▶ _Text under study_

The appellant was accused by information of tampering with certain witnesses subpoenaed to testify in the justice court, and was tried to the court and a jury. The defendant was found guilty, and a judgment was pronounced against him. He has appealed from that judgment.
The appellant contends, first, that the court erred in overruling a demurrer to the information; first, because it does not allege sufficient facts, and second, because two crimes are *221charged. The information was filed under § 2363, Rem. & Bal. Code, which provides as follows:
“Every person who shall willfully prevent or attempt to prevent, by persuasion, threats or otherwise, any person from appearing before any court, or officer authorized to subpoena witnesses, as a witness in any action, proceeding or investigation, with intent thereby to obstruct the course of justice, shall be guilty of a gross misdemeanor.”

▶ _Complete the following_
A. According to the court opinion, under which code section was the information filed?
B. Decide whether each statement agrees with the court opinion, and quote the words that settle it: (i) The appellant was tried before the court and a jury. (ii) The court sustained the demurrer to the information. (iii) The quoted statute makes the offense a felony.
C. Print the passage of the court opinion from "The appellant was" up to and including "from that judgment.".

▶ _Source data_
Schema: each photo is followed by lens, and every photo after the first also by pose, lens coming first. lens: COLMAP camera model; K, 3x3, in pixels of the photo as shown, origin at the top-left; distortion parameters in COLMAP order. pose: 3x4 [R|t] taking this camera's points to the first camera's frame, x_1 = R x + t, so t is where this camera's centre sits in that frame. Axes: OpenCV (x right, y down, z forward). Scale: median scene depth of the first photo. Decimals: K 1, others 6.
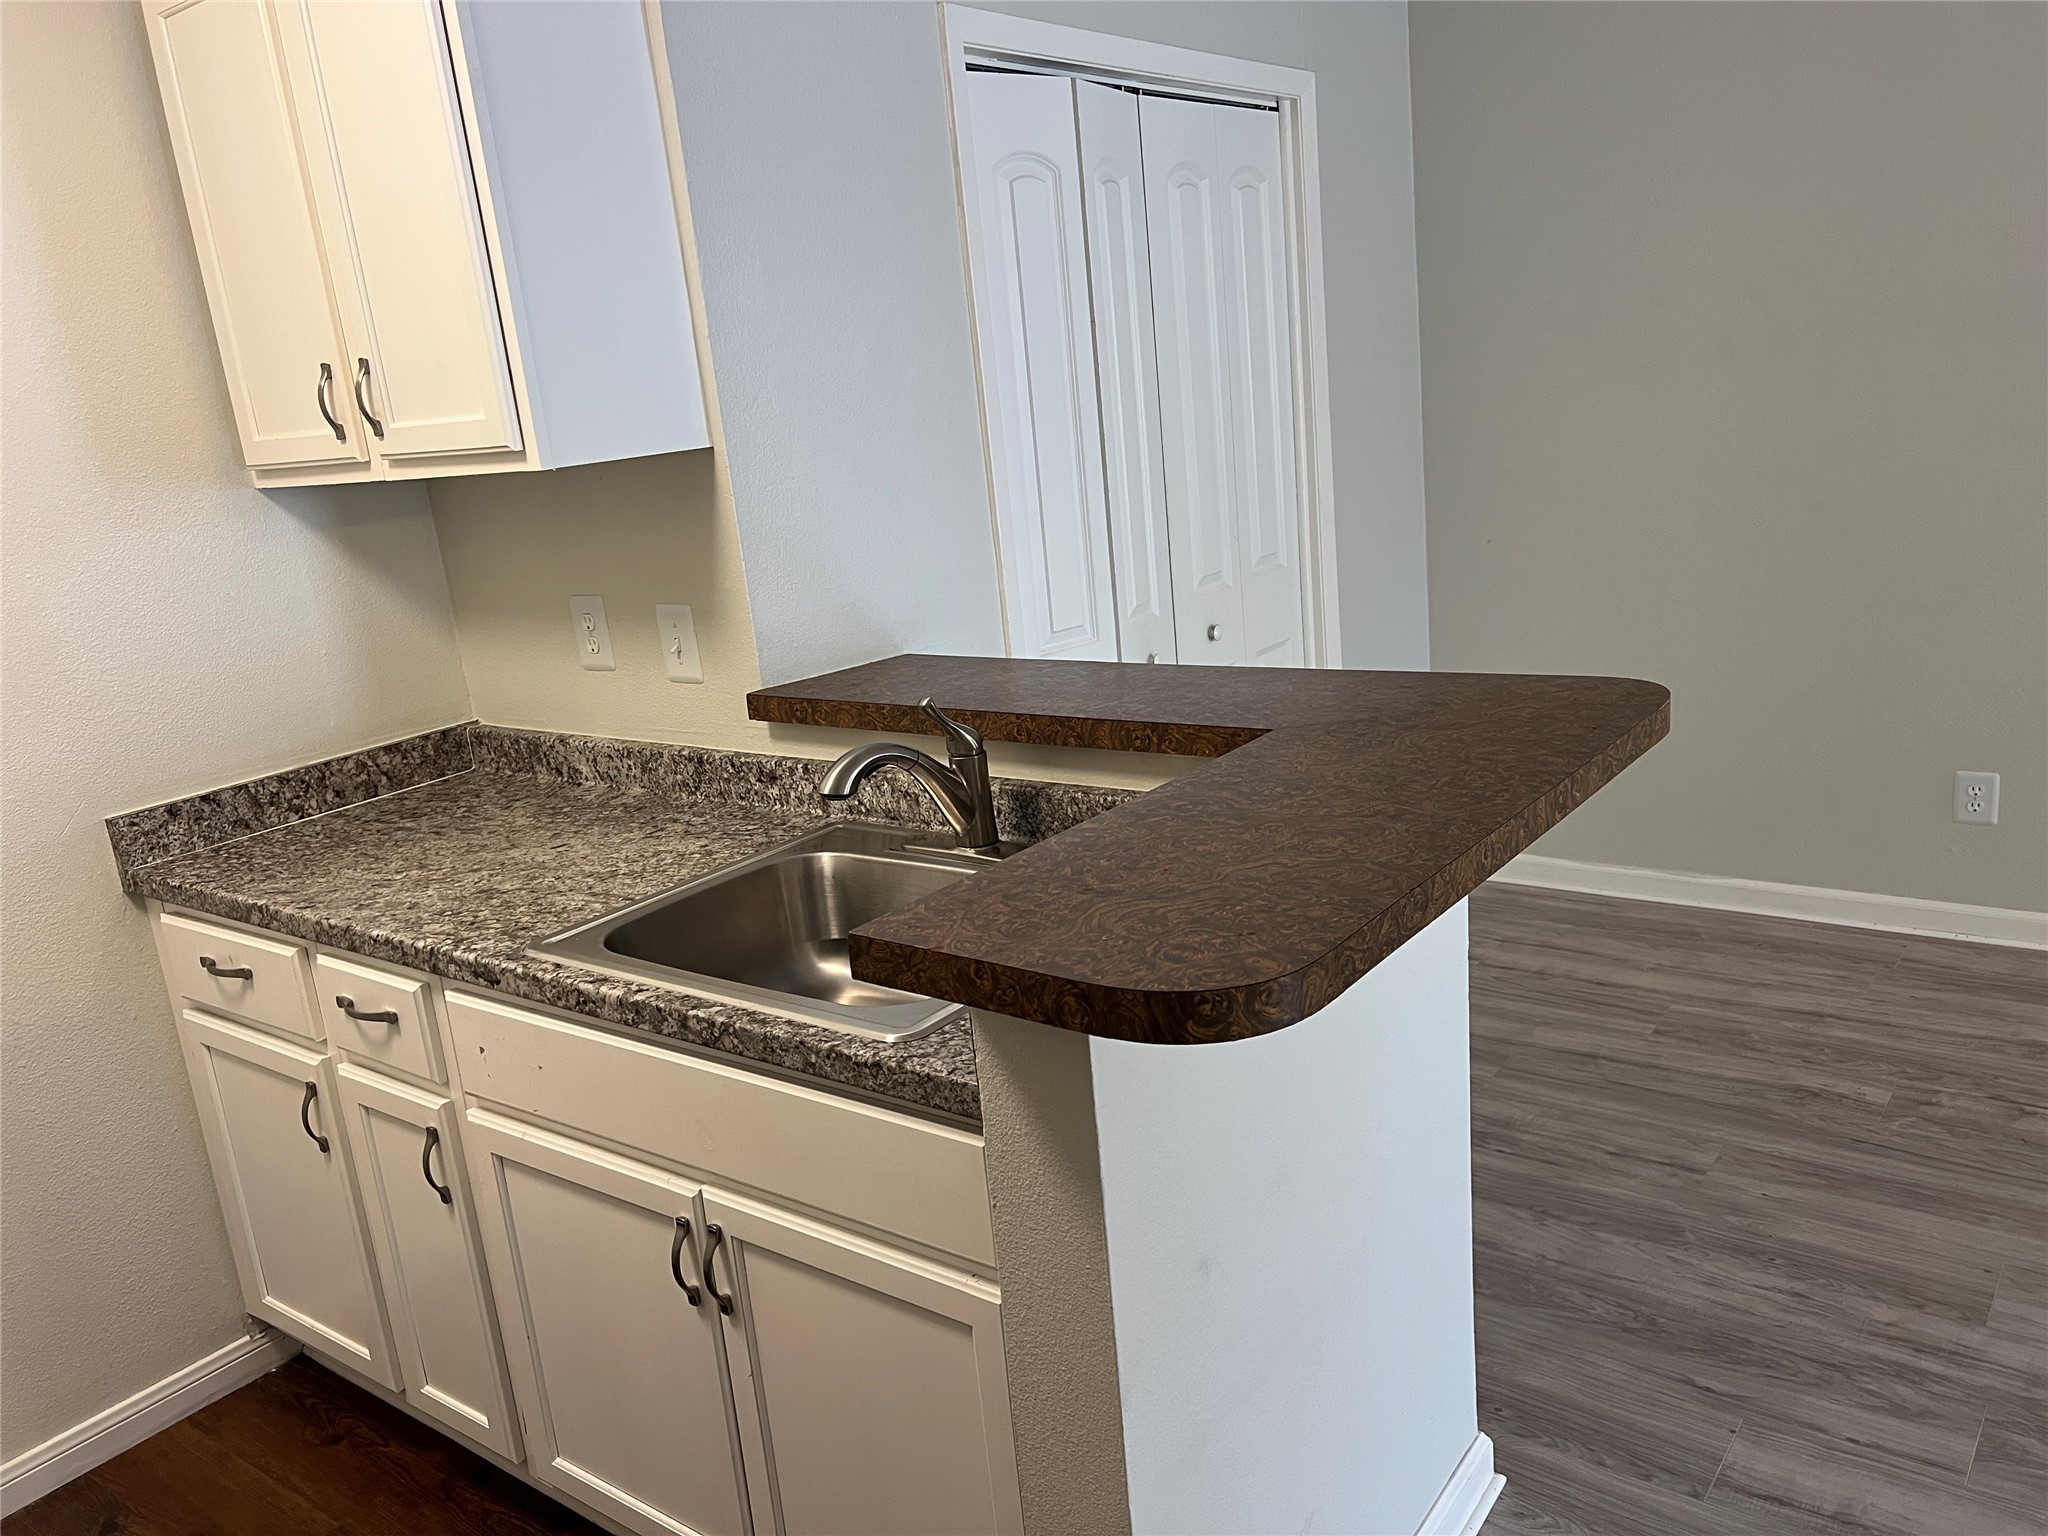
lens RADIAL K [[1542.5, 0, 1012.2], [0, 1542.5, 766.6], [0, 0, 1]] dist [0.024404, -0.012963]
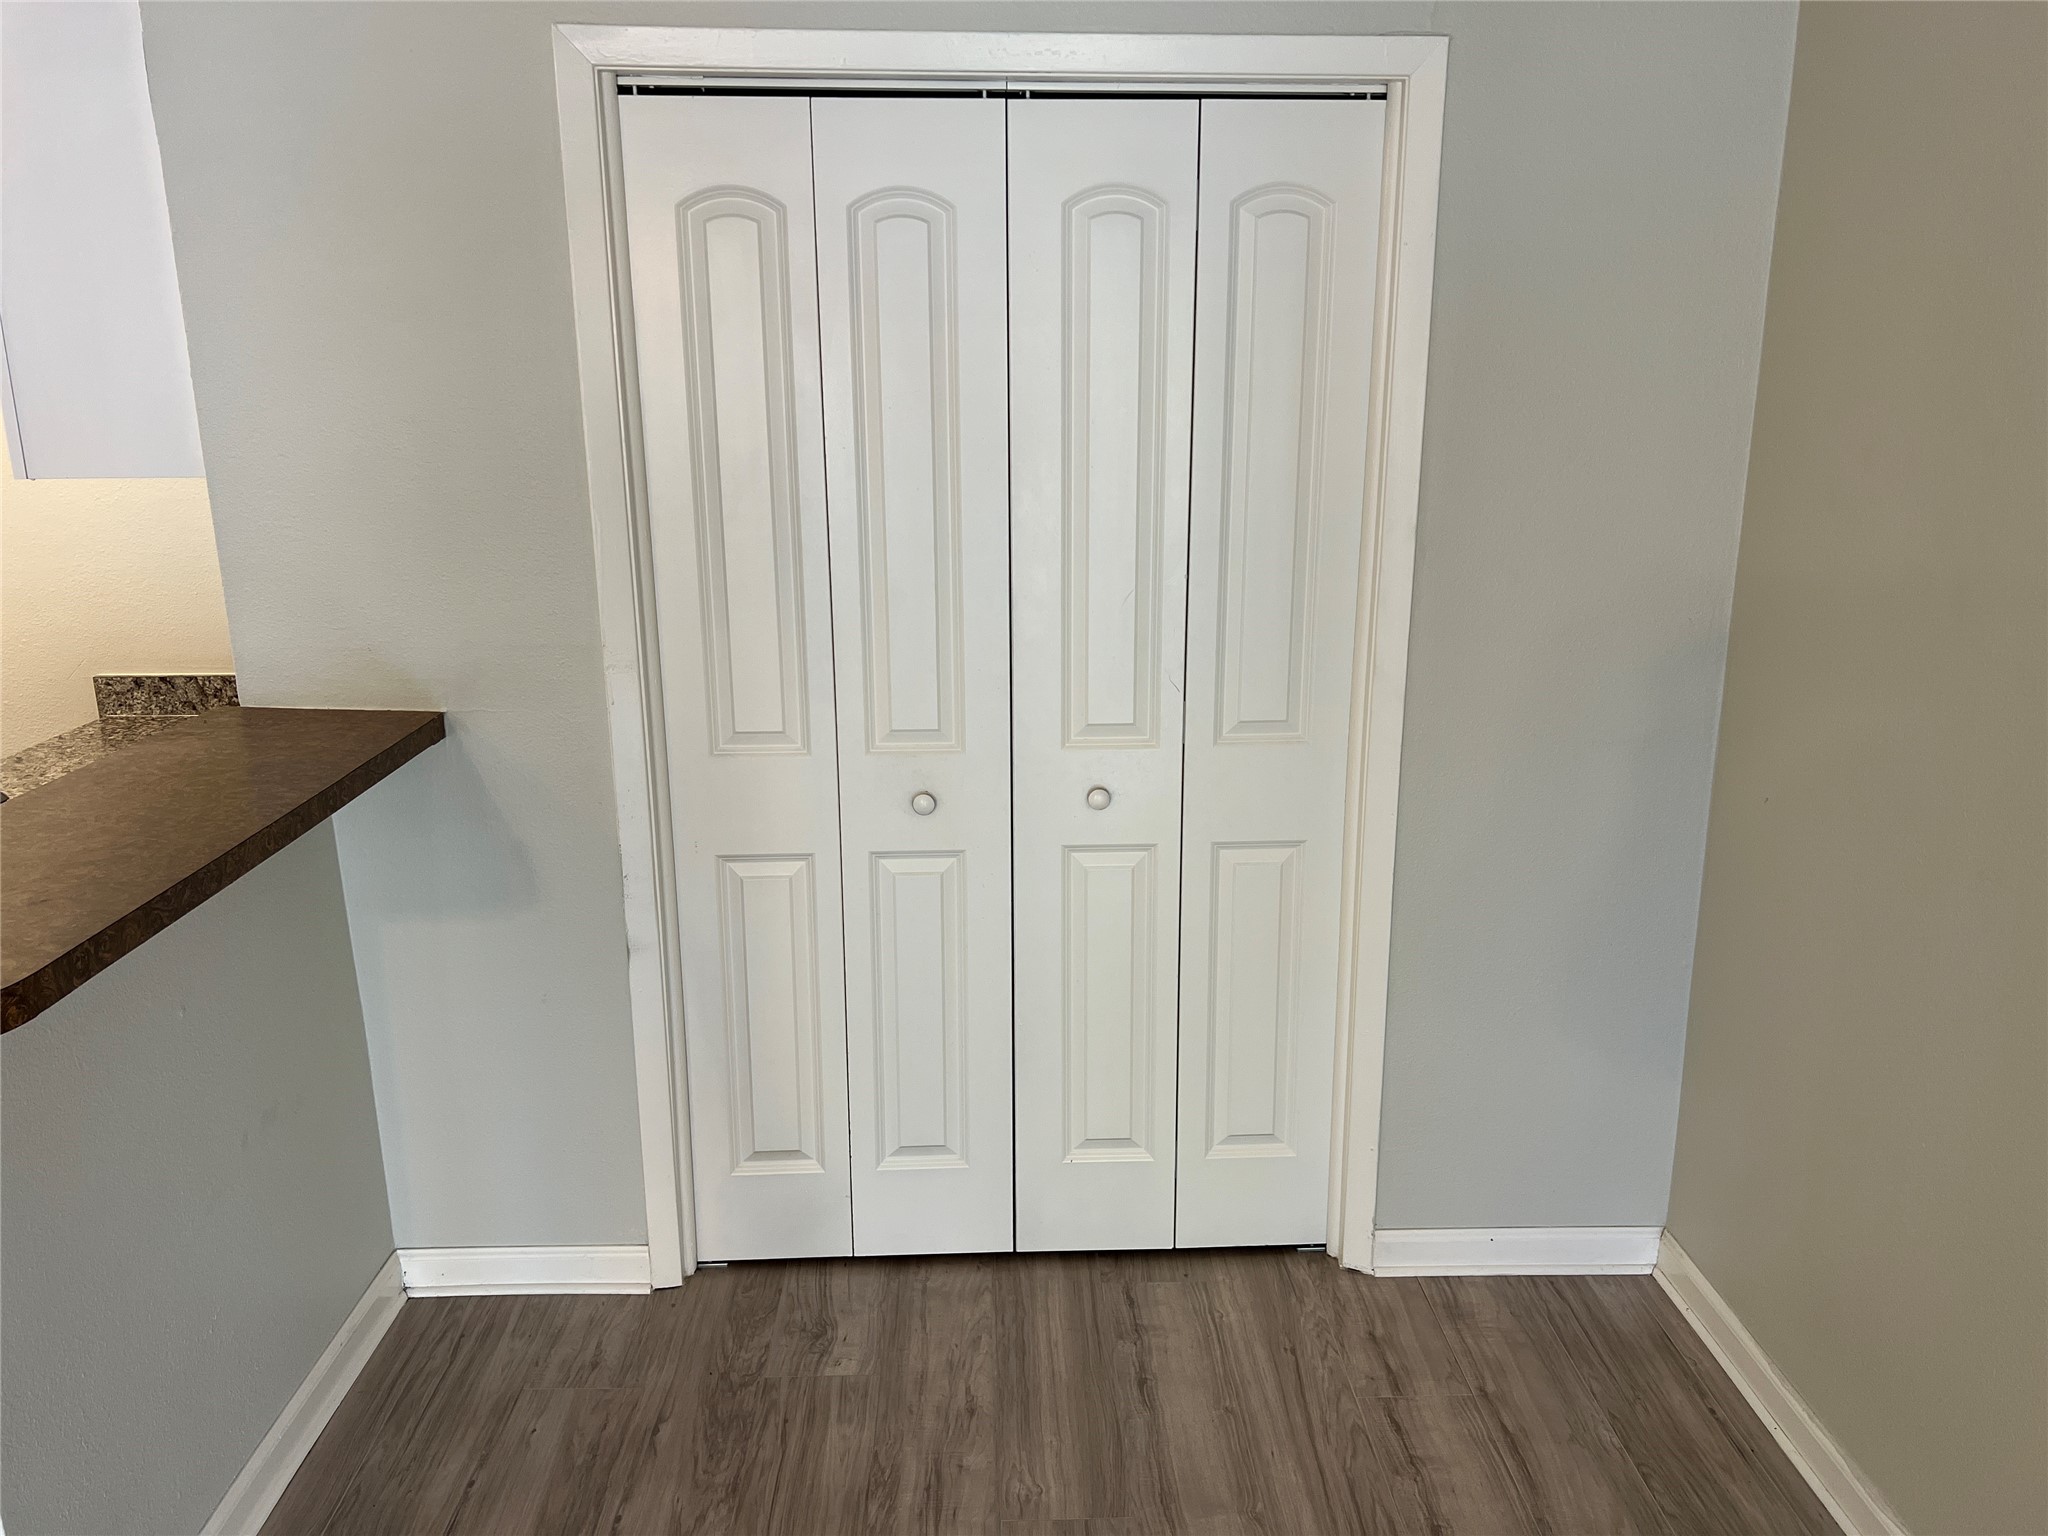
lens RADIAL K [[1542.5, 0, 1020.1], [0, 1542.5, 757.0], [0, 0, 1]] dist [0.024404, -0.012963]
pose [[0.635360, 0.281619, -0.719033, 0.919671], [-0.250816, 0.955905, 0.152764, -0.302706], [0.730348, 0.083285, 0.677979, 0.639492]]
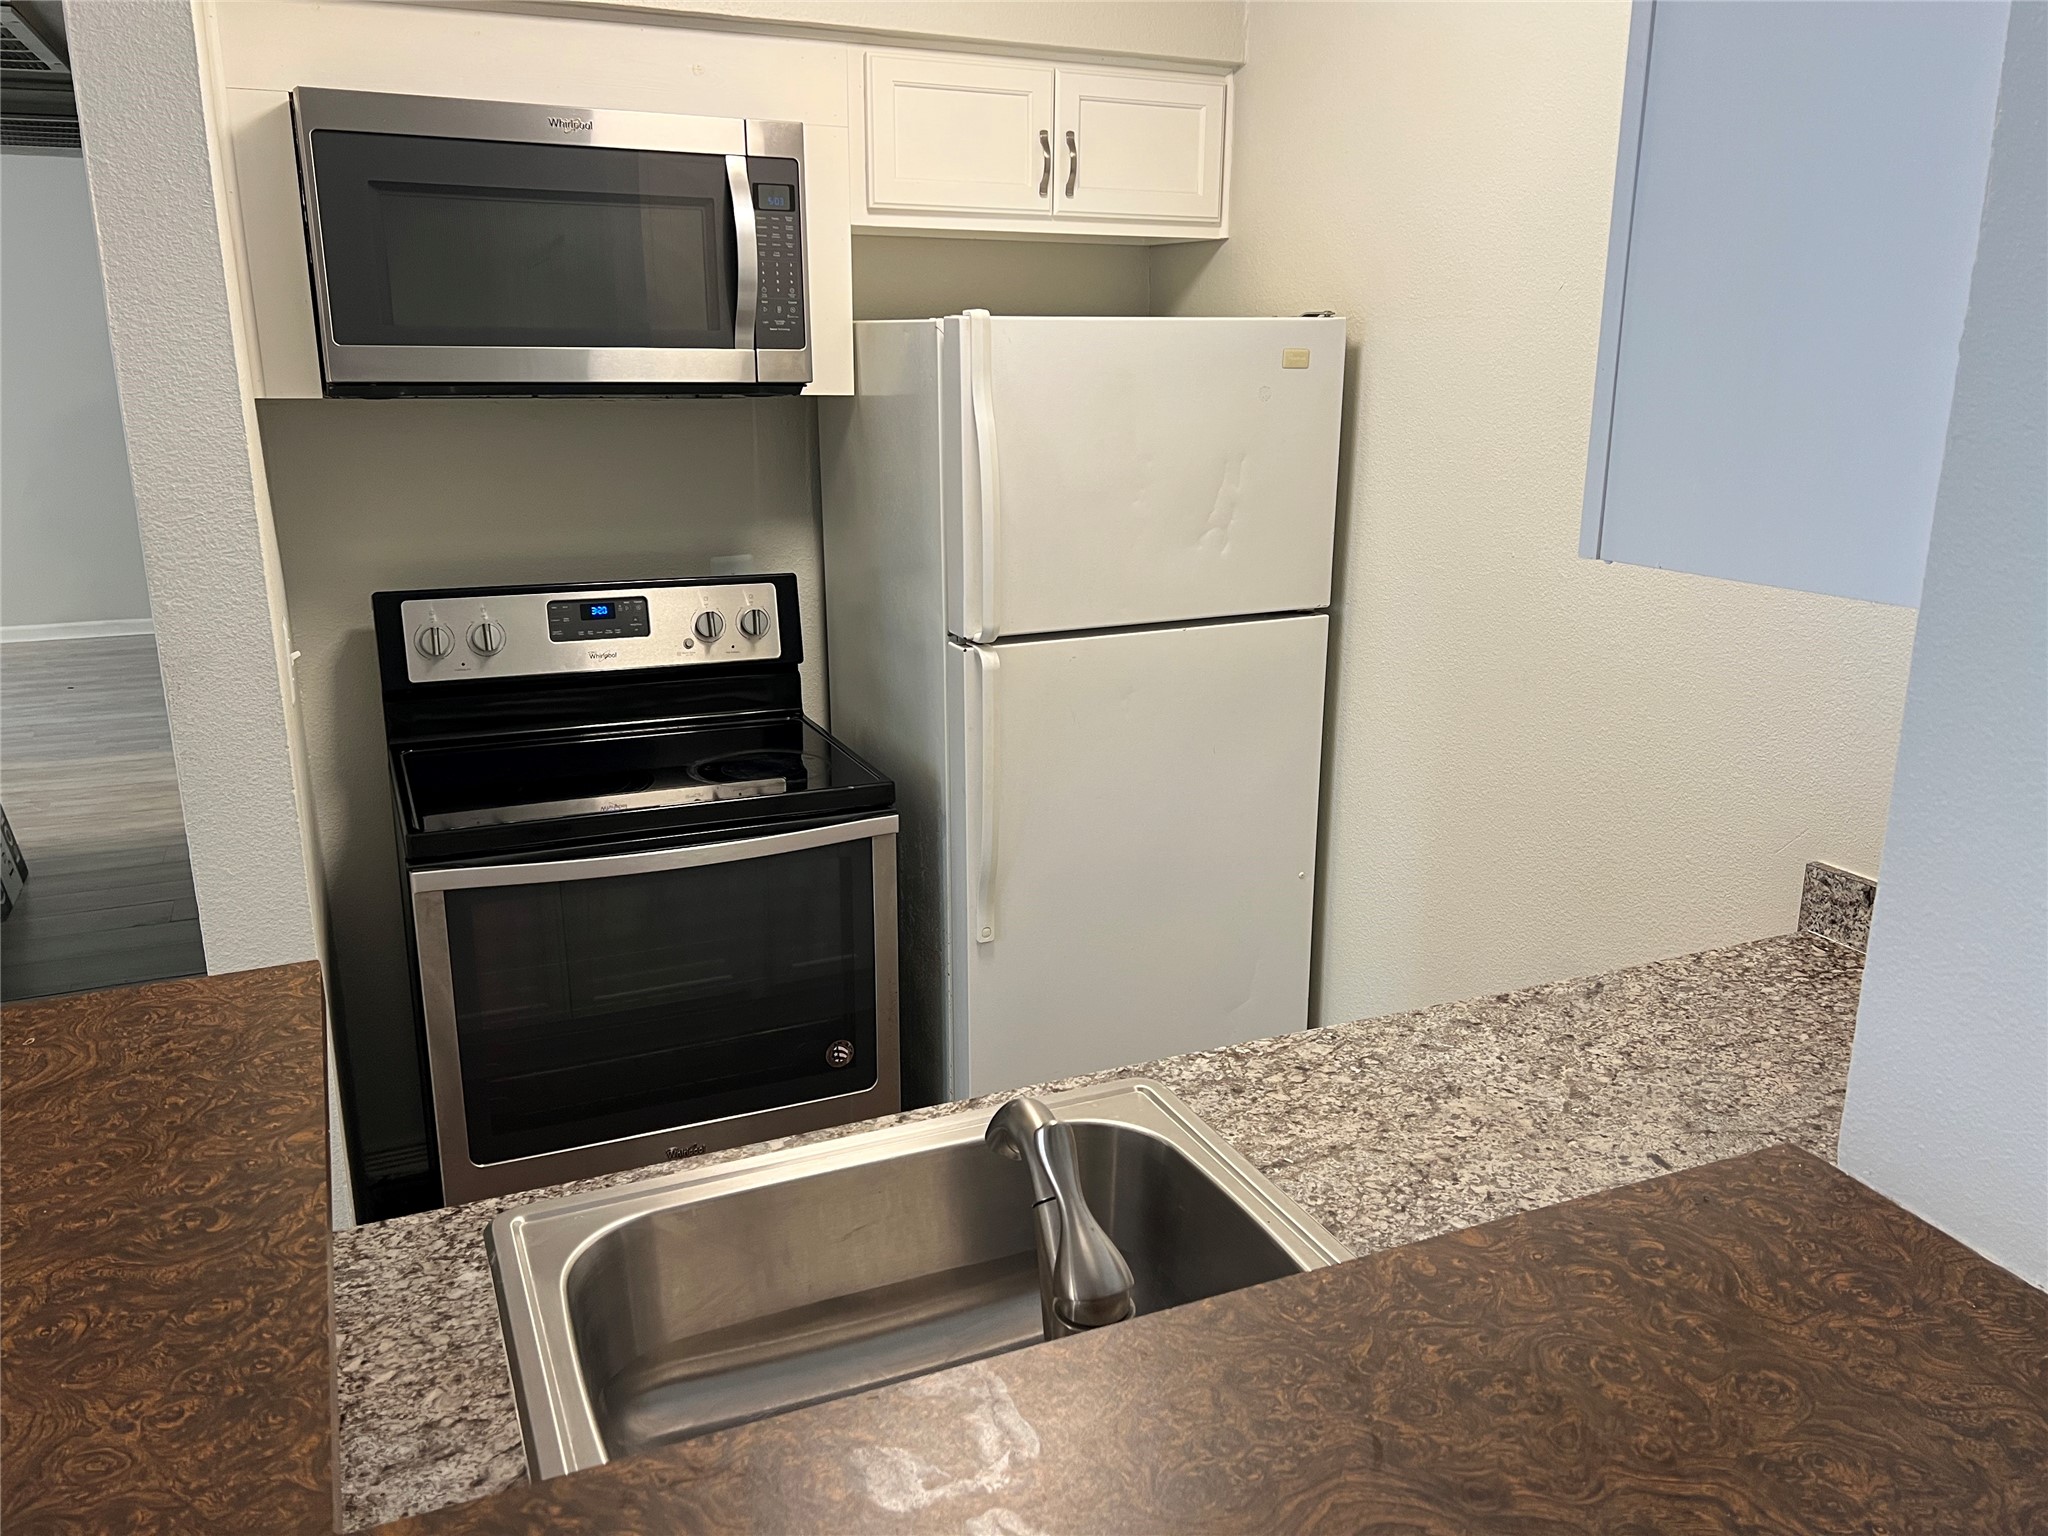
lens RADIAL K [[1542.5, 0, 1022.8], [0, 1542.5, 770.6], [0, 0, 1]] dist [0.024404, -0.012963]
pose [[-0.472131, 0.321082, -0.820974, 0.246700], [-0.179116, 0.876939, 0.445977, -0.281264], [0.863140, 0.357610, -0.356519, 0.876992]]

▶ _Results for the exercise_
A. § 2363, Rem. & Bal. Code.

B.
(i) Yes: "was tried to the court and a jury."
(ii) No: "the court erred in overruling a demurrer to the information."
(iii) No: "shall be guilty of a gross misdemeanor."

C.
The appellant was accused by information of tampering with certain witnesses subpoenaed to testify in the justice court, and was tried to the court and a jury. The defendant was found guilty, and a judgment was pronounced against him. He has appealed from that judgment.